It's not a restaurant or a bar, and no signs mark its location except a wooden brown mailbox with numbers painted on.
The only access is down a driveway, where smooth, gray dirt dusts your shoes as you walk until it turns to a layer of dry, crunchy straw.
It's here, on a tree-lined, subdivided back lot on Hillside Drive that a recurring cast of neighbors, relatives and friends have turned out week after week to help Dave Green, 30, and Erica Peng, 34, build their dream home from bales of straw.
In these hectic times, when communities are becoming increasingly isolated and some neighbors don't even know each other's names, Peng and Green have found a way to unite the community along this quiet street off San Pablo Dam Road that dead-ends at Kennedy Grove Regional Park.
On a recent weekend, more than 50 people gathered at the site to help Green and Peng stack and brace the tightly packed rice straw bales that will one day be the walls of their house.

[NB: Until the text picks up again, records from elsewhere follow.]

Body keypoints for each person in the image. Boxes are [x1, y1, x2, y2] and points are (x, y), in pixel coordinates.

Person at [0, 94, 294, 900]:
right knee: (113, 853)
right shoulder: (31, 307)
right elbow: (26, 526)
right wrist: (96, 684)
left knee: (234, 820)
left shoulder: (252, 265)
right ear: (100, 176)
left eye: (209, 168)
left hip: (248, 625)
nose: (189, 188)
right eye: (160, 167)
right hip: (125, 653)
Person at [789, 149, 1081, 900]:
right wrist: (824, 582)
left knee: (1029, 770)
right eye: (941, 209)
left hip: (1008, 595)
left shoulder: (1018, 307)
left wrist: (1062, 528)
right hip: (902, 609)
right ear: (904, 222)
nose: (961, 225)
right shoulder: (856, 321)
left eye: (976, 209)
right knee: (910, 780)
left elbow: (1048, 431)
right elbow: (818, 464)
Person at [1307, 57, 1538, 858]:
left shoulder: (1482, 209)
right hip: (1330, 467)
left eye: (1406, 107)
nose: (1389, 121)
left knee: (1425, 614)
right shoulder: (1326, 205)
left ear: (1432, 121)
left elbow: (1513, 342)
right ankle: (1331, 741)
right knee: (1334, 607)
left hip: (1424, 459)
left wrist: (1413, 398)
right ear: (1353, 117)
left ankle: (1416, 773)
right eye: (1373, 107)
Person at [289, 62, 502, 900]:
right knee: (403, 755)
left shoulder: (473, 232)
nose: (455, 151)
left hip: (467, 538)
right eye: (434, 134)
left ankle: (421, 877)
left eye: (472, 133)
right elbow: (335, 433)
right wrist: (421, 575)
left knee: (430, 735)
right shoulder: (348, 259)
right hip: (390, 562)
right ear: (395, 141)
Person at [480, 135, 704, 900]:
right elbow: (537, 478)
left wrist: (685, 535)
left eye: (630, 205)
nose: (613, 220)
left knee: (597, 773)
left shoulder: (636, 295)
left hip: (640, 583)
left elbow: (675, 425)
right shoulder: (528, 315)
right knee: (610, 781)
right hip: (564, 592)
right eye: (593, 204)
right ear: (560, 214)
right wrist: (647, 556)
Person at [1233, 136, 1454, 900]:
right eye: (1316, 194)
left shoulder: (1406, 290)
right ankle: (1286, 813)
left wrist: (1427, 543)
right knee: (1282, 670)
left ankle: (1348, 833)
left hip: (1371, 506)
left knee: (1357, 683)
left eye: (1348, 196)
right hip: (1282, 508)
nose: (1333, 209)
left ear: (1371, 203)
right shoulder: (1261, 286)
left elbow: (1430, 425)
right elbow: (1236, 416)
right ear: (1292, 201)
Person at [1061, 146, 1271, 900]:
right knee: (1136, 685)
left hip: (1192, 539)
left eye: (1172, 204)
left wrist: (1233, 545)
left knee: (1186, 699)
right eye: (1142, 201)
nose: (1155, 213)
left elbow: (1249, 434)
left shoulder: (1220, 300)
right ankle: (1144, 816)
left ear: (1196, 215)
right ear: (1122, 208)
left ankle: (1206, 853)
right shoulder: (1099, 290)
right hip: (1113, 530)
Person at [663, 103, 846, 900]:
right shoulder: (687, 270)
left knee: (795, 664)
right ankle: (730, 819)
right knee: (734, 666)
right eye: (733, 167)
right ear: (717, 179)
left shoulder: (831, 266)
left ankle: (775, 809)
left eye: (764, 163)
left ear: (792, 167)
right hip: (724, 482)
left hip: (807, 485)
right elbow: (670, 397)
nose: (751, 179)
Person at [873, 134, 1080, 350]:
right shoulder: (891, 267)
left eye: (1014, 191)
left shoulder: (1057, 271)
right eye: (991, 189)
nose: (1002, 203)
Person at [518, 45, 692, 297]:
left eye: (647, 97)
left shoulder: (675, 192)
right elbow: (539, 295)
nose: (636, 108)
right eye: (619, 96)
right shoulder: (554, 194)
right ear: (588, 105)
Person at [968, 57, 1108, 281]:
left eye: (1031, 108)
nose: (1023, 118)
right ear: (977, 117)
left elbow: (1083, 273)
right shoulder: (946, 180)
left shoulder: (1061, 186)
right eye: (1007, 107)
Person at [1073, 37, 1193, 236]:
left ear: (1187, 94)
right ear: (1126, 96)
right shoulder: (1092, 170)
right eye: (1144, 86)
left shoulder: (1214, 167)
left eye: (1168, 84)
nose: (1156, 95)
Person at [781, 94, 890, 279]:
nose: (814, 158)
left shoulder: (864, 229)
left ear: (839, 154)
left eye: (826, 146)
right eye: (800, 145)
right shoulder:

Before that, about a dozen helped unload 400 bales, haul them down the driveway on rented flatbed trucks and store them inside the unfinished house.
The couple and their cadre of helpers hope to lay down the roof and coat the bales with stucco before the first heavy rains.
The community support is not a matter of chance but something Peng and Green have actively pursued as they try to establish themselves in the neighborhood.
Peng, who met Green while taking part in an apprenticeship program on sustainable agriculture at UC Santa Cruz, says that all of it -- using straw as the primary building material, enlisting the help of the neighborhood and friends during the construction, and the extensive garden they plan to harvest once the house is complete -- is an extension of how she and Green try to connect to the natural world.
"It was hard at first to ask for help, because we're all coming out of this culture that's isolated, where everyone is supposed to be independent and self-sufficient," says Peng. "But for us, it was clear from the beginning that we couldn't do this alone."